Celebrating age seems out of favor in a world obsessed with youth and technology but the turn of the markets in October lingers over November despite the best efforts to make it a party for All Saints’ Day. November brings anniversaries from the end of WWI to the Spanish Flu to the assignation of Martin Luther King, Jr. There are two anniversaries to consider today – the start of the EU in 1993 and the start of Bitcoin in 2008 – both matter to financial markets but contrast in their philosophical underpinnings with the EU focused on centralization and BTC focused on decentralized, distributed ledgers. Overnight, both show up as GBP gains on Brexit deal hopes and CNY gains on government support hopes.  

  • GBP rallied as UK PM May strikes a deal with EU that gives financial services continued access to their market after Brexit. The UK Brexit Secretary Raab in a letter to the Commons committee expects a wider deal in 3-weeks. 
  • CNY rallied as further stimulus plan hopes drive up shares for the first time in 7-months. After the Wednesday Politboro meeting and weaker PMI reports, Bloomberg reported another round of stimulus plans are in the works– including tax cuts, more deficit spending, more local government special bonds, lower RRR from PBOC, more private lending support, more reform support but nothing for property purchases. 

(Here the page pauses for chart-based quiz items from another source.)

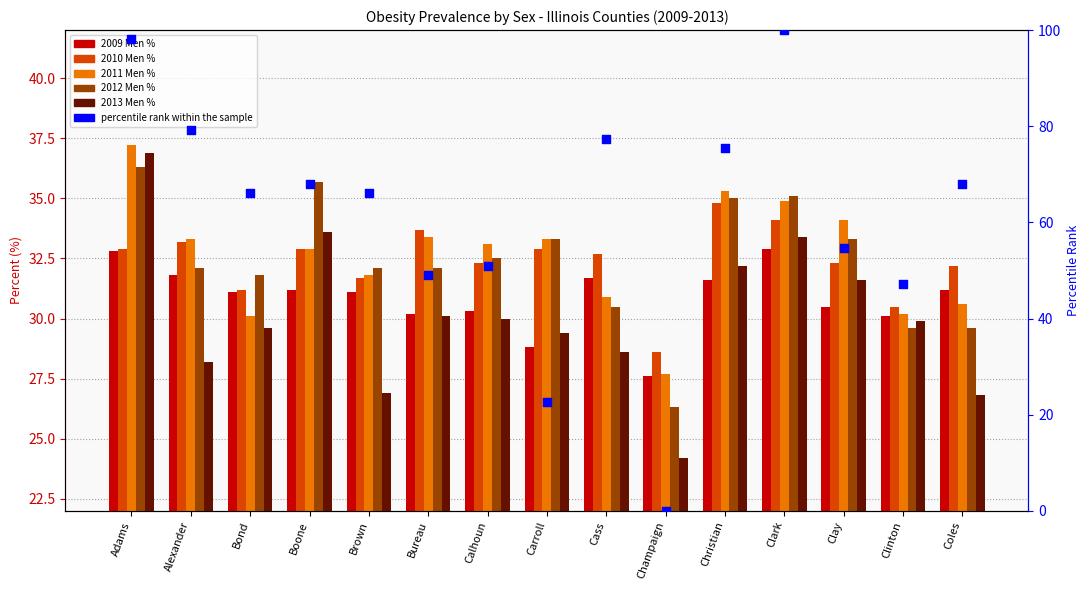

Which series has the largest total across all categories?

percentile rank within the sample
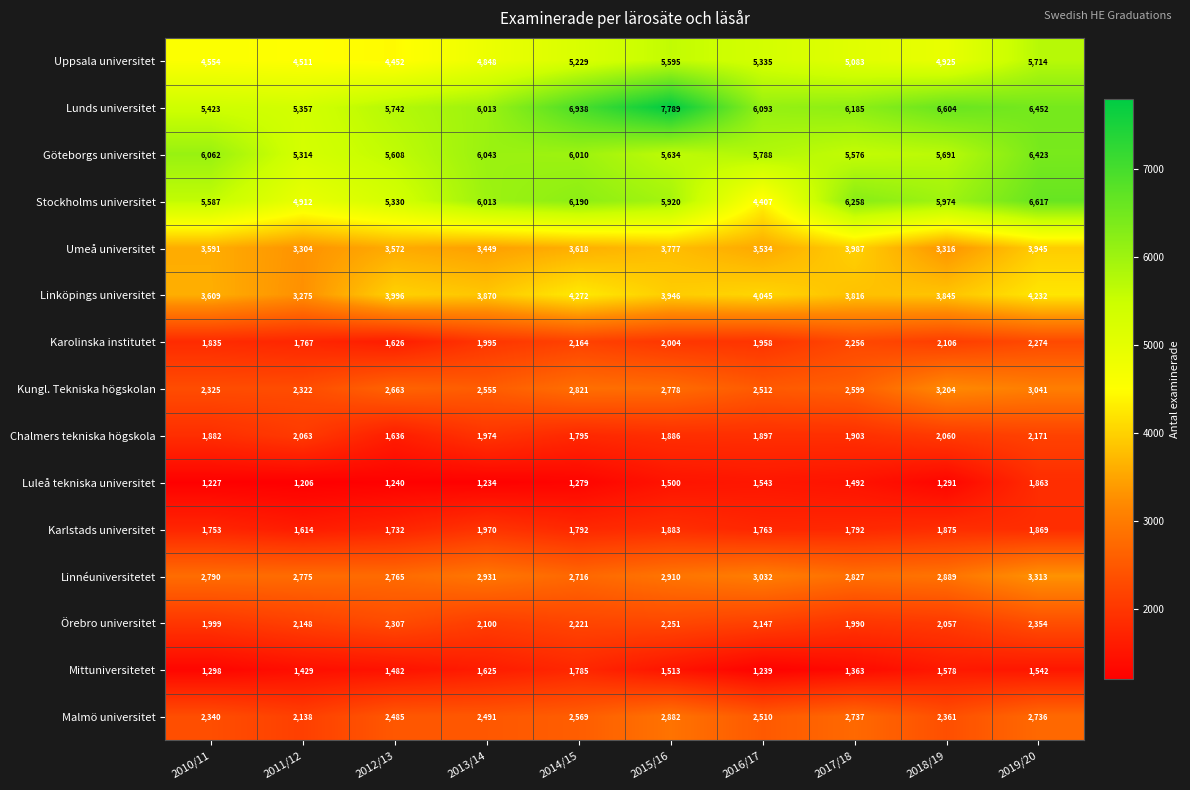

Which series changed the most between 2014/15 and 2017/18?

Lunds universitet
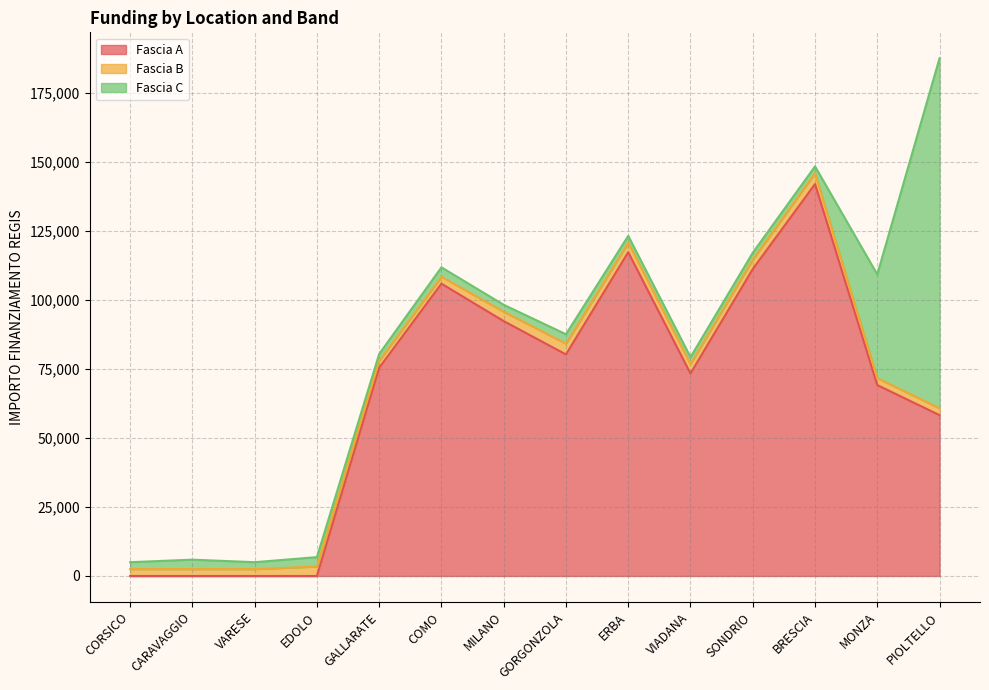

True or false: Fascia A has more than 2 interior local peaks.

True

  • For other FX moves that are notable today pay attention to EUR/SEK as its testing the 200-day support at 10.27, the rebound in tech shares has helped and the Riksbank minutes tomorrow will be critical in determining if rates move in December or February. The AUD gained on commodity demand as shown by the record trade surplus. The economic data was focused on Australian trade which showed a big jump thanks to LNG and Iron Ore linked to China while the PMI reports were mixed with Japan better, UK worse, Australia lower, China Caixin stable. This leaves the day looking risk-on and happy to be rid of October, though the volumes are thinner due to All Saint’s Day holidays in Europe.  Many see the Bank of England meeting ahead as the least important part of the GBP uptick story but the role of rates in driving markets remains the key driver with the US markets locked in on ISM and Jobs as the FOMC focus. Risk today is that the BOE sounds more hawkish than priced with just 60% chance for a hike in 2019. Growth in the UK seems linked to the BOE reaction function and the confidence game of Brexit. GBP is the bellwether for keeping risk-on today similar to the CNY holding the 7.00 line still. GBP holding 1.2650 seems important and opens a test for 1.31 should the USD hegemony shift on the data ahead.   

    Question for the DayIs the Phillip’s Curve dead? Many see the only risk to a rally back in November and December coming from inflation – with the impact of tariffs the lesser concern to the FOMC given the focus on jobs and wages. The uptick in the ECI yesterday is important but not sufficient for changing the landscape. The FOMC rate hike for December is mostly priced, but its 2019 that isn’t so obvious.